EXERCISE PASSAGE:

------------

What does a 0% really mean on Rotten Tomatoes when the film in question can bring such joy? What does a 0% mean when the film in question oozes with originality and has you coming back three times in one week to desperately try and catch every nuance and file every line of dialogue away for later to appear even more cult-worthy than you already think you are? What does a 0% mean when the film in question is The Garbage Pail Kids Movie? Absolutely nothing.
The Garbage Pail Kids started as a series of collector cards meant to spoof the Cabbage Patch Dolls. As a child of the 80s, I was deeply rooted in the world of the Cabbage Patch. My mother even made me one, Andy, that I slept with for years – until at ten I saw Child’s Play and hid him for ever and always in my closet; a closet that, incidentally, with the swirls of its faux-stain, reminded me of that creepy painting from Ghostbusters 2; making me forever fearful that either the closet door or the doll would emerge at night and murder me in my sleep.
The Garbage Pail Kids Movie came out when I was four and even though I was a progressive child, heavily steeped in the culture of my adolescence (the search for Beanie Babies became an unrelenting quest throughout middle school…), I was unaware of GPK the film and GPK the cards until the hunt for Bad Cinema had begun.

------------

DATA SECTION:
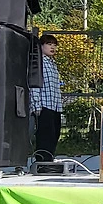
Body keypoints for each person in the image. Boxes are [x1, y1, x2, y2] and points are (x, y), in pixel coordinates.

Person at [30, 34, 64, 162]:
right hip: (44, 105)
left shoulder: (52, 63)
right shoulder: (39, 62)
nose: (53, 47)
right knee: (45, 135)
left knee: (55, 134)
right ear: (41, 46)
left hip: (55, 106)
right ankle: (42, 161)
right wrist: (36, 104)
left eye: (54, 45)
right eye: (49, 44)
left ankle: (49, 159)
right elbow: (35, 84)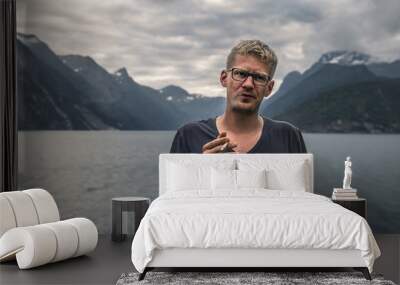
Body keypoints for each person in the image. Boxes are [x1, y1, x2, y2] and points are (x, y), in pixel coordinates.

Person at [170, 39, 306, 154]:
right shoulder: (188, 136)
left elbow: (302, 186)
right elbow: (173, 186)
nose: (248, 84)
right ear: (224, 78)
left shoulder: (289, 136)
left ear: (269, 88)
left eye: (259, 77)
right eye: (240, 74)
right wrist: (203, 167)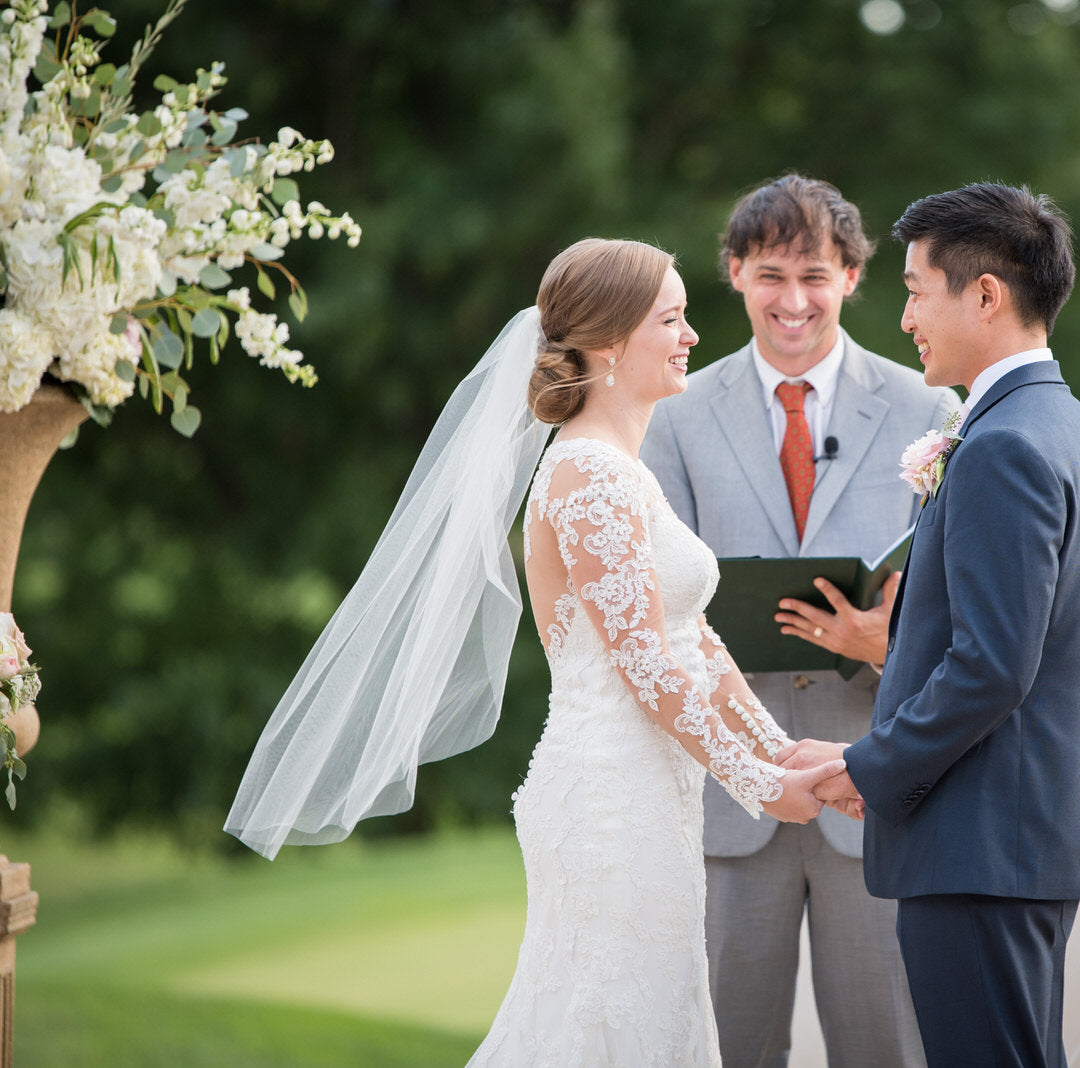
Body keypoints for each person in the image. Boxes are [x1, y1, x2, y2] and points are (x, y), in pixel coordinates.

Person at [226, 238, 845, 1066]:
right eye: (673, 317)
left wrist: (781, 749)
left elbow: (693, 640)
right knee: (598, 1025)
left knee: (653, 1019)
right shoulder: (588, 474)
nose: (694, 334)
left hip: (653, 794)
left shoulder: (625, 469)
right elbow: (646, 667)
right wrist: (762, 785)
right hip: (607, 799)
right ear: (611, 343)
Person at [779, 184, 1080, 1067]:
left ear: (985, 295)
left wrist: (865, 764)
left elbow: (991, 669)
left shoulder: (1006, 444)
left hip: (983, 852)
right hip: (1006, 842)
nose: (903, 318)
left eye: (915, 289)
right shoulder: (1053, 422)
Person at [641, 176, 955, 1066]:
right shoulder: (675, 411)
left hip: (876, 791)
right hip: (729, 800)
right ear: (735, 274)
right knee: (729, 1049)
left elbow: (963, 620)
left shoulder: (929, 408)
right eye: (771, 274)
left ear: (854, 277)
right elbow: (660, 611)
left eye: (815, 275)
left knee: (885, 1049)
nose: (793, 300)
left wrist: (882, 648)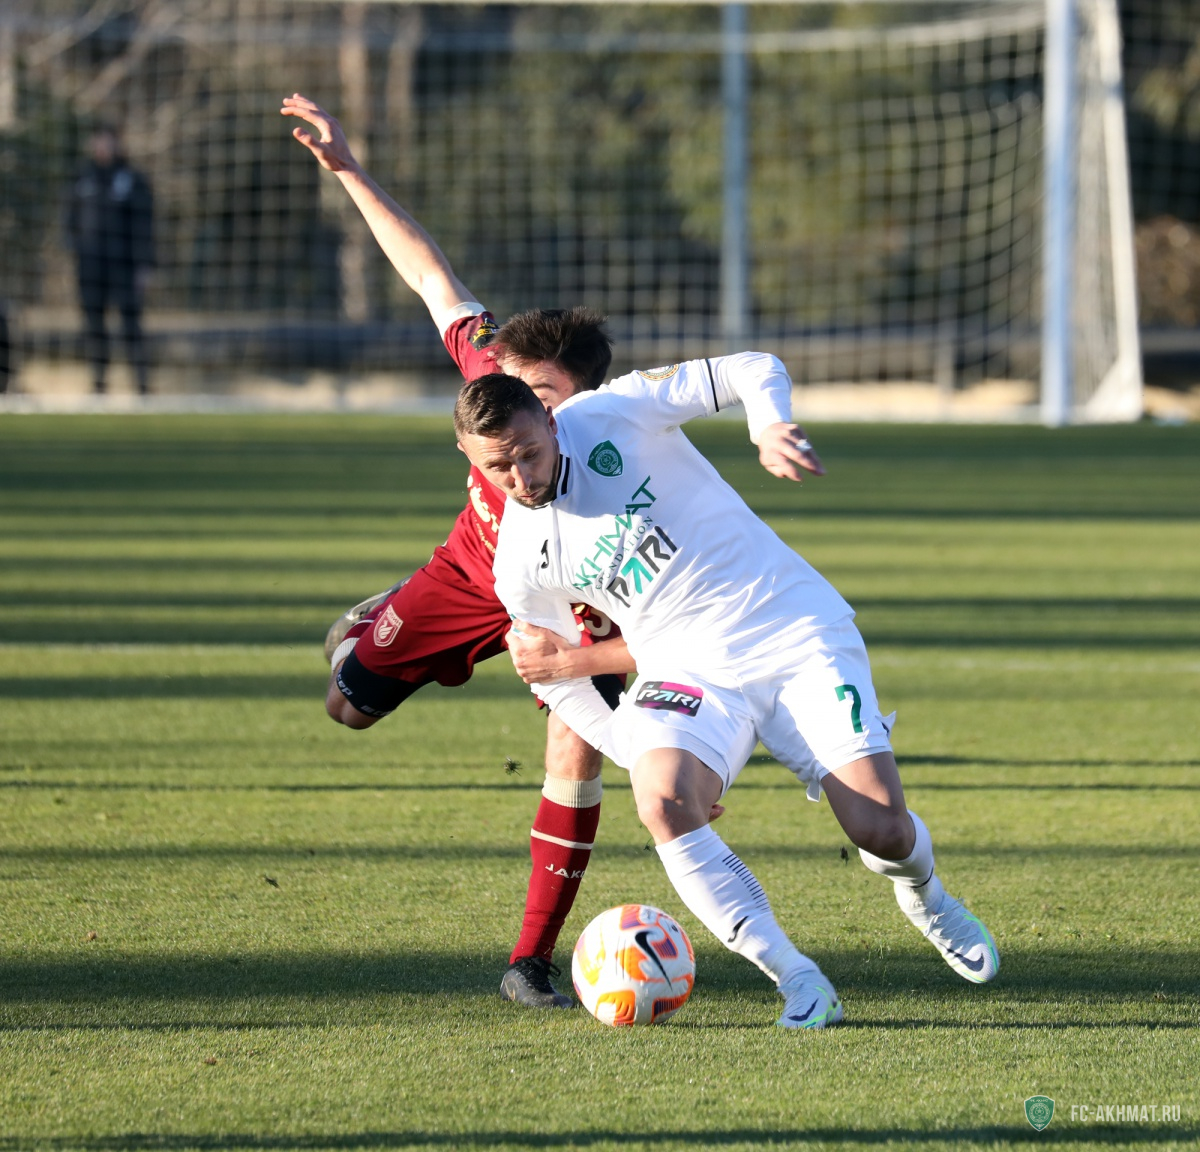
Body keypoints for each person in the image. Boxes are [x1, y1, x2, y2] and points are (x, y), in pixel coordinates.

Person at [457, 368, 1001, 1028]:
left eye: (529, 453)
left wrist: (767, 425)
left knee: (881, 829)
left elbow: (751, 366)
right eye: (499, 467)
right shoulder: (520, 562)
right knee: (662, 798)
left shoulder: (611, 412)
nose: (520, 477)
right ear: (469, 457)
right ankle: (798, 980)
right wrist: (636, 748)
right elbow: (554, 679)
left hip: (791, 627)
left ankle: (925, 896)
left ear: (550, 420)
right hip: (688, 673)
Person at [282, 94, 642, 1009]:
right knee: (346, 709)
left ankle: (530, 960)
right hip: (467, 577)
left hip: (569, 606)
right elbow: (428, 275)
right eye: (515, 391)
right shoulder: (496, 377)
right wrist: (350, 171)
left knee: (575, 743)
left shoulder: (626, 463)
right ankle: (379, 616)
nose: (516, 414)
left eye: (543, 402)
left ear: (586, 405)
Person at [64, 124, 154, 396]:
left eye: (107, 141)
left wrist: (145, 264)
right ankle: (99, 386)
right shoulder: (82, 177)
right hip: (90, 265)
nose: (102, 146)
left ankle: (141, 387)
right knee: (94, 326)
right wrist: (73, 249)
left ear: (117, 144)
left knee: (131, 325)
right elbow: (69, 219)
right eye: (98, 141)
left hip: (124, 265)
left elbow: (145, 225)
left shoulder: (132, 178)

------------

PROBLEMS AND TASKS:
1. In the Garbage Pail Kids essay, what name was given to the doll the writer's mother made?
2. Reproduce part of the Garbage Pail Kids essay word for word: begin at the words "The Garbage Pail Kids started" and stop after "in my sleep.".
3. Carry the Garbage Pail Kids essay forward from its last sentence.
The rows aren't needed here.

ANSWERS TO THE PROBLEMS:
1. Andy.

2.
The Garbage Pail Kids started as a series of collector cards meant to spoof the Cabbage Patch Dolls. As a child of the 80s, I was deeply rooted in the world of the Cabbage Patch. My mother even made me one, Andy, that I slept with for years – until at ten I saw Child’s Play and hid him for ever and always in my closet; a closet that, incidentally, with the swirls of its faux-stain, reminded me of that creepy painting from Ghostbusters 2; making me forever fearful that either the closet door or the doll would emerge at night and murder me in my sleep.

3.
Bad Cinema’s roots began with Showgirls, the greatest worst movie ever. My steadfast love for Verhoeven’s mess-terpiece was unstoppable. In the past four months, I have watched it a minimum of eight times and am kind of dying to turn it on right now. It is the gift that keeps on giving (thank you, Elizabeth Berkley). I have been searching week after week for something to rival its splendor, its quotability, its pure audacity in a lack of taste. And I have found it in The Garbage Pail Kids Movie.
As the credits begin to roll, a garbage pail shaped space ship, complete with Spaceball One style taillights, hurdles towards Earth. Leaping from its bowels, we are introduced to the cast via their GPK trading cards. Anthony Newley, a Tony and Oscar nominated composer and co-star of the much maligned musical Doctor Dolittle, is the only “name” actor in the film. In fact the GPK are introduced only by their character names: Messy Tessie, a girl whose nose constantly runs, even going so far as to drip into her mouth; Foul Phil, a baby with horrible breath; Nat Nerd, a boy with horrendous acne and a super hero cape who randomly pees on the floor; Windy Winston, whose favorite past time is farting; Ali Gator, an alligator boy who eats human toes; Greaser Greg, a Fonzi wannabe with a switch blade and a touch of misogyny; and Valerie Vomit, who…well, I’m sure you can guess. From jump street, we know we are in for a wild ride.
But these are their Earthly forms. The GPK are really a glob of green goo living at the bottom of their trash can spacecraft. Captain Manzini (Newley) has been keeping them safe for years on the top shelf of his magic shop. That is until Dodger (Mackenzie Astin), his assistant/ward (? we never see or hear of his family…) is beaten up by the toughest gang of thugs this side of Blackboard Jungle and send the pail tumbling to the floor.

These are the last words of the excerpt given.